The Suite for Nine Instruments, written three years after the Sextet, also includes the trumpet, and in that short space of time, Williams’s harmonic language has certainly taken a step forward, with its quasi-Stravinskian exotic flavour and use of ostinati from the outset. This is indeed exciting writing of almost symphonic proportions, while still well within the bounds of chamber music. From Stravinsky, the scene shifts to the distinctive timbre of Bartókian ‘night music’ for the highly-evocative Andantino slow movement, before the finale (Allegro con brio) picks up where the first movement left off. The woodwind writing is especially exciting, with little snippets here and there that are strangely reminiscent of Strauss’s Till Eulenspiegel, as the movement gains in momentum towards its close.

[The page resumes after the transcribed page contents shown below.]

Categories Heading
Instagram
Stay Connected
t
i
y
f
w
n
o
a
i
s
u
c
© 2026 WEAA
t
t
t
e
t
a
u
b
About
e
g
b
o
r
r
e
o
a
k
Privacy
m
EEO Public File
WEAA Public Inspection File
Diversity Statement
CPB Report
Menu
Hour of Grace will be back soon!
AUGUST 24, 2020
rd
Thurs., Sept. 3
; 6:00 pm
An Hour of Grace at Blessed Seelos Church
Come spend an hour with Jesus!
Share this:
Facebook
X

Romanza for Oboe and Clarinet was written just after the Nursery Tunes’ Fantasia, and reverts to a much less astringent style than the Suite. The composer herself wrote ‘pastiche! but nice GW’ on the score, which might indeed be true, even though the composer’s distinctive harmonic sense still lurks in the background of this wistful miniature. On the CD, the clarinet part is played on the bass instrument, as the original score goes below the range of its regular orchestral counterpart.

The Sarabande for Piano Left Hand opens in a brooding manner, where some of the thematic material, rhythms, and chord juxtapositions almost seem to suggest a Spanish, or Moorish location.

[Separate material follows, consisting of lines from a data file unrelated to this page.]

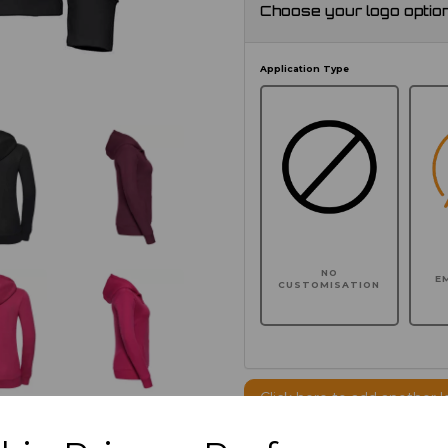
Choose your logo optio
Application Type
NO
E
CUSTOMISATION
Click here to add another l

The CD closes with the rather unusually-titled Rondo for Dancing for Two Violins and Optional ’Cello, the most recent, and, at the same time, shortest piece recorded. It’s a cheerful little Baroque-like Rondo, intended as part of an album of violin teaching pieces, and published by the Guild for Welsh Music in 1972. It comes here as a pleasant-enough stocking-filler, and an effective little encore to round everything off.

The playing from the London Chamber Ensemble (all members are identified individually on the CD) is absolutely first-rate throughout, and the recording is most faithfully balanced to capture the feel of a live performance, while still produced in the studio.

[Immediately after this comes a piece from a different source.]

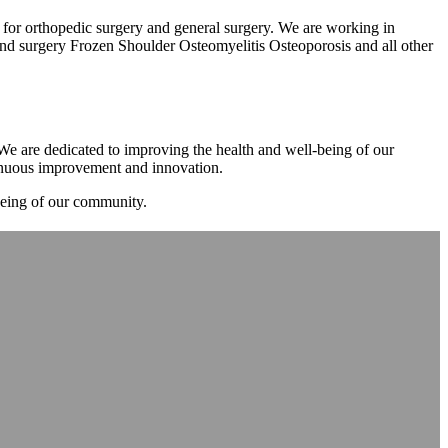
m for orthopedic surgery and general surgery. We are working in
d surgery Frozen Shoulder Osteomyelitis Osteoporosis and all other
. We are dedicated to improving the health and well-being of our
tinuous improvement and innovation.
-being of our community.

Mitchell’s solo contribution on the violin is second to none, where she plays throughout with a highly-studied and totally idiomatic feeling for the composer’s eminently-emotional style which, of course, adds considerably to the success of this debut recording. But in her alternative role as director, she so evidently communicates her quite-recent love for, and heartfelt appreciation of Williams, and her chamber music in particular, to which each of her co-performers appears totally sympathetic, and equally committed.

Whether you listen to the whole disc in one go, or pick a few works to sample, this CD is very hard to put down, and will undoubtedly encourage you to investigate more of Grace Williams’s larger-scale works in other genres, and soon come to realise that there is far more to Wales’s foremost female composer than a Fantasia on indigenous nursery tunes might suggest.

The informative and helpful CD booklet in English and Welsh is also down to Madeleine Mitchell, so perhaps in summing up this highly-desirable release on the Naxos label, it might be most apt to say ‘Iechyd da’ (‘cheers’) to her for the vital part she has played in introducing the undeniably-attractive chamber music of Grace Williams to music-lovers everywhere.